Lod. Troth, shall I tell you, and aloud I’ll tell it;
We laugh to see, yet laugh we not in scorn,
Amongst so many caps that long hat worn.

1st Guest. Mine is as tall a felt as any is this day in Milan, and therefore I love it, for the block[243] was cleft out for my head, and fits me to a hair.

Cand. Indeed you’re good observers; it shows strange:
But gentlemen, I pray neither contemn,
Nor yet deride a civil ornament;
I could build so much in the round cap’s praise,
That ’bove this high roof, I this flat would raise.

Lod. Prithee, sweet bridegroom, do’t.

Cand. So all these guests will pardon me, I’ll do’t.

Guests. With all our hearts.

Cand.
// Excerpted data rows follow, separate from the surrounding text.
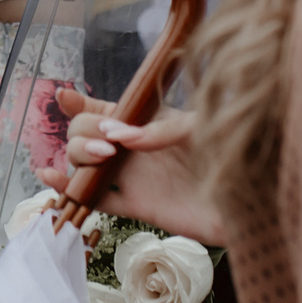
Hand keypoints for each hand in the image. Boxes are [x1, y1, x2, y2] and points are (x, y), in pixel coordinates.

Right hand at [37, 88, 227, 245]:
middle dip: (85, 132)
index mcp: (147, 120)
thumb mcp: (202, 126)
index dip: (81, 102)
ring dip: (79, 155)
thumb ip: (162, 129)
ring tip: (101, 157)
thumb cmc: (233, 153)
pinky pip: (94, 197)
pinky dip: (68, 188)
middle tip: (110, 144)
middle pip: (85, 133)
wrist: (251, 200)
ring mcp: (132, 176)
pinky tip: (50, 176)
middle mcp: (133, 147)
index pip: (105, 107)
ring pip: (83, 162)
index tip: (64, 97)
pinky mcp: (135, 205)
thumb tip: (121, 136)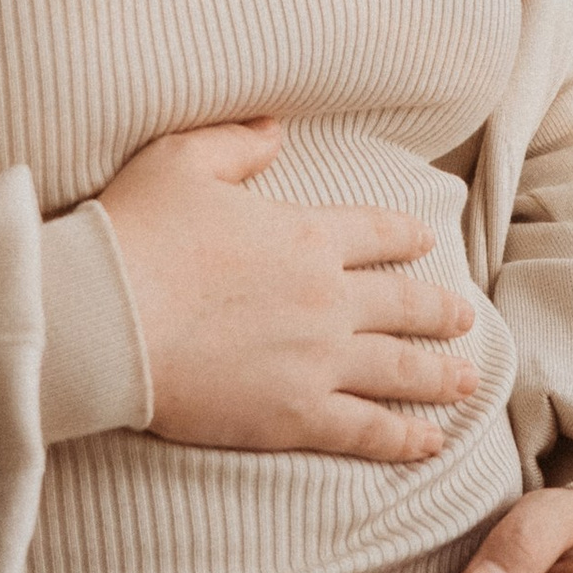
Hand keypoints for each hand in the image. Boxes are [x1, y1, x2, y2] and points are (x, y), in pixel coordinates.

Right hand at [97, 116, 478, 462]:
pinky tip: (430, 442)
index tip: (427, 241)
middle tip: (464, 318)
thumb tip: (275, 130)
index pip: (376, 232)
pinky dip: (405, 437)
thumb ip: (235, 144)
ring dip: (439, 374)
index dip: (405, 236)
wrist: (106, 316)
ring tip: (466, 379)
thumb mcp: (181, 161)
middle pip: (403, 304)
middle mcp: (326, 296)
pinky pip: (368, 429)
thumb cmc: (136, 233)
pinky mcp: (295, 415)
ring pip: (400, 369)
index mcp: (305, 234)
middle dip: (439, 311)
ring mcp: (317, 359)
Thus, then, in the cap’s honour.
To every sex, and state, both nature, time,
The country’s laws, yea, and the very clime
Do allot distinct habits; the spruce courtier
Jets[244] up and down in silk: the warrior
Marches in buff, the clown plods on in gray:
But for these upper garments thus I say,
The seaman has his cap, pared without brim;
The gallant’s head is feathered, that fits him;
The soldier has his morion, women ha’ tires;
Beasts have their head-pieces, and men ha’ theirs.

Lod. Proceed.

Cand. Each degree has his fashion, it’s fit then,
One should be laid by for the citizen,
And that’s the cap which you see swells not high,
For caps are emblems of humility.
It is a citizen’s badge, and first was worn
By th’ Romans; for when any bondman’s turn
Came to be made a freeman, thus ’twas said,
He to the cap was called, that is, was made
Of Rome a freeman; but was first close shorn:
And so a citizen’s hair is still short worn.